Source data:
*** Block opens ***

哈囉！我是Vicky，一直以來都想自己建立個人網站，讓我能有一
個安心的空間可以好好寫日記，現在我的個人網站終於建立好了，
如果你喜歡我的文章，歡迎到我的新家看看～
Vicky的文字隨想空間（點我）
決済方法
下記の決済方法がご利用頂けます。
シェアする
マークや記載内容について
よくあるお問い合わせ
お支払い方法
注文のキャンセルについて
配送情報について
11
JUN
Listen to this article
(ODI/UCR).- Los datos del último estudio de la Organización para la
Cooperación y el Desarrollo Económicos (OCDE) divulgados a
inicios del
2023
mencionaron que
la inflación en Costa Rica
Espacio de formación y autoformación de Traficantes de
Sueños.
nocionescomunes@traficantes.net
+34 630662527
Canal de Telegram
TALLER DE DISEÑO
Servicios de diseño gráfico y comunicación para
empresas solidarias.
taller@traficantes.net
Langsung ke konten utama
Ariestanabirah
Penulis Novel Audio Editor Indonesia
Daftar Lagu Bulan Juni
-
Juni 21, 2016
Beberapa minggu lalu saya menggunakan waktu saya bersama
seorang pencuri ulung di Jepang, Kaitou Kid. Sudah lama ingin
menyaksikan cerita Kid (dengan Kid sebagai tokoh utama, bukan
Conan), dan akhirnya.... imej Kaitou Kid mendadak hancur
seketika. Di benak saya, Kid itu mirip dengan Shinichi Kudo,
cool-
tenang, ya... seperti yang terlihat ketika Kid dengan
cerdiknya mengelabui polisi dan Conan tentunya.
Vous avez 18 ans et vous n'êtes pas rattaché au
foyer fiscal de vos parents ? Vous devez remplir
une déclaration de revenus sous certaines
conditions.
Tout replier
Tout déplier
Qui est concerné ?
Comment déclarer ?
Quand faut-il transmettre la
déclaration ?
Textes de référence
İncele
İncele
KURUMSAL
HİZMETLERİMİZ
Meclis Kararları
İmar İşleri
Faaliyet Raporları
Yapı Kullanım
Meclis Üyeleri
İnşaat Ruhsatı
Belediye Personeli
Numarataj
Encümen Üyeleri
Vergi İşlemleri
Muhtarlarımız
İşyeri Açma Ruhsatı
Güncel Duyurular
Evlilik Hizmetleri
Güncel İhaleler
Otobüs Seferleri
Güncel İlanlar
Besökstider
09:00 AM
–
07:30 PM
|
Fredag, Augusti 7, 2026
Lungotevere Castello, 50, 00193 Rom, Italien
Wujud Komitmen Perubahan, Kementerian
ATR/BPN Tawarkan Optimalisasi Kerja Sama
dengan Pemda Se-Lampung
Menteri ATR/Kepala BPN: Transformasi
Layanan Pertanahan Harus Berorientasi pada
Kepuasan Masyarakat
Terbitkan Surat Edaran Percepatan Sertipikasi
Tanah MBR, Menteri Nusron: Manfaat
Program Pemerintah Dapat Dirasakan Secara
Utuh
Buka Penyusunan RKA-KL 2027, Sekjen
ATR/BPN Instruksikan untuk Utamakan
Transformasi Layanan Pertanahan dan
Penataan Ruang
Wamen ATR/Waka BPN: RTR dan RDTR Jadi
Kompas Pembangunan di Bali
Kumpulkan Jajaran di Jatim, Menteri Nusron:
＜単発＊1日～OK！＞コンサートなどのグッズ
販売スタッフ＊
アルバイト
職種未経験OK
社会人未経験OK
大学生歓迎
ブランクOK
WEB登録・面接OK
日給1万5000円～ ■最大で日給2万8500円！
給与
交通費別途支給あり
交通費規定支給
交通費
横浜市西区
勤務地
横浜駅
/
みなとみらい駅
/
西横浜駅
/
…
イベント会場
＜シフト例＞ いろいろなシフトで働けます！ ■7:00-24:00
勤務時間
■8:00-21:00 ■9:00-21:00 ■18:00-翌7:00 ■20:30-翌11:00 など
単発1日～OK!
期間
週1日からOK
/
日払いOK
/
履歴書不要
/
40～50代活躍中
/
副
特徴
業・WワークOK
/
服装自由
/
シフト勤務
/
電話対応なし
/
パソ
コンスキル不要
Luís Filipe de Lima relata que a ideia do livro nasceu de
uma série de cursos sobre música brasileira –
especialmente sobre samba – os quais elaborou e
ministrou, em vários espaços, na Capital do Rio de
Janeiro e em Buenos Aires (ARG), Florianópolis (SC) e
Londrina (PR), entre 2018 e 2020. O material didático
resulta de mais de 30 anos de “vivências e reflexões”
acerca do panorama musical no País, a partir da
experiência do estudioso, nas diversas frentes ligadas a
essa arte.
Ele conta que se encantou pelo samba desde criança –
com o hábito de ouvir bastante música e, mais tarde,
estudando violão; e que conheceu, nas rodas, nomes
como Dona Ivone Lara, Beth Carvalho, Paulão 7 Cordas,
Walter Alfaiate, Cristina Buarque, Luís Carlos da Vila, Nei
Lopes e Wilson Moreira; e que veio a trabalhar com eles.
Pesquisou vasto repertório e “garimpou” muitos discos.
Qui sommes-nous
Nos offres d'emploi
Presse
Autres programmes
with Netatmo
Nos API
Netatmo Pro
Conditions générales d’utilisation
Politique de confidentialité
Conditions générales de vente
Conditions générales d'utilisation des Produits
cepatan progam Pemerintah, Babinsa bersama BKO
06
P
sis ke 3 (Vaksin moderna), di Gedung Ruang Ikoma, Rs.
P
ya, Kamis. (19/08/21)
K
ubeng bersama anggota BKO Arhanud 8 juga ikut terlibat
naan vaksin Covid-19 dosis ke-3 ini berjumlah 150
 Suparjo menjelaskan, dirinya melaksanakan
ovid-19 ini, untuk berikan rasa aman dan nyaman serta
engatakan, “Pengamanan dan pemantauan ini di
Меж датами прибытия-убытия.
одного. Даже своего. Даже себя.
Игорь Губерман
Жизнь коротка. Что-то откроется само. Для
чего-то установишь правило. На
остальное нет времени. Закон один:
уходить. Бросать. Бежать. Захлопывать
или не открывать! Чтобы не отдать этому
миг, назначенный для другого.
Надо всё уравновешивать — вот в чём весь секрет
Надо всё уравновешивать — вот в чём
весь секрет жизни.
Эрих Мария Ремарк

*** Block closes ***

Which of the lines above hold the word "para"? Copy each one.

(ODI/UCR).- Los datos del último estudio de la Organización para la
Servicios de diseño gráfico y comunicación para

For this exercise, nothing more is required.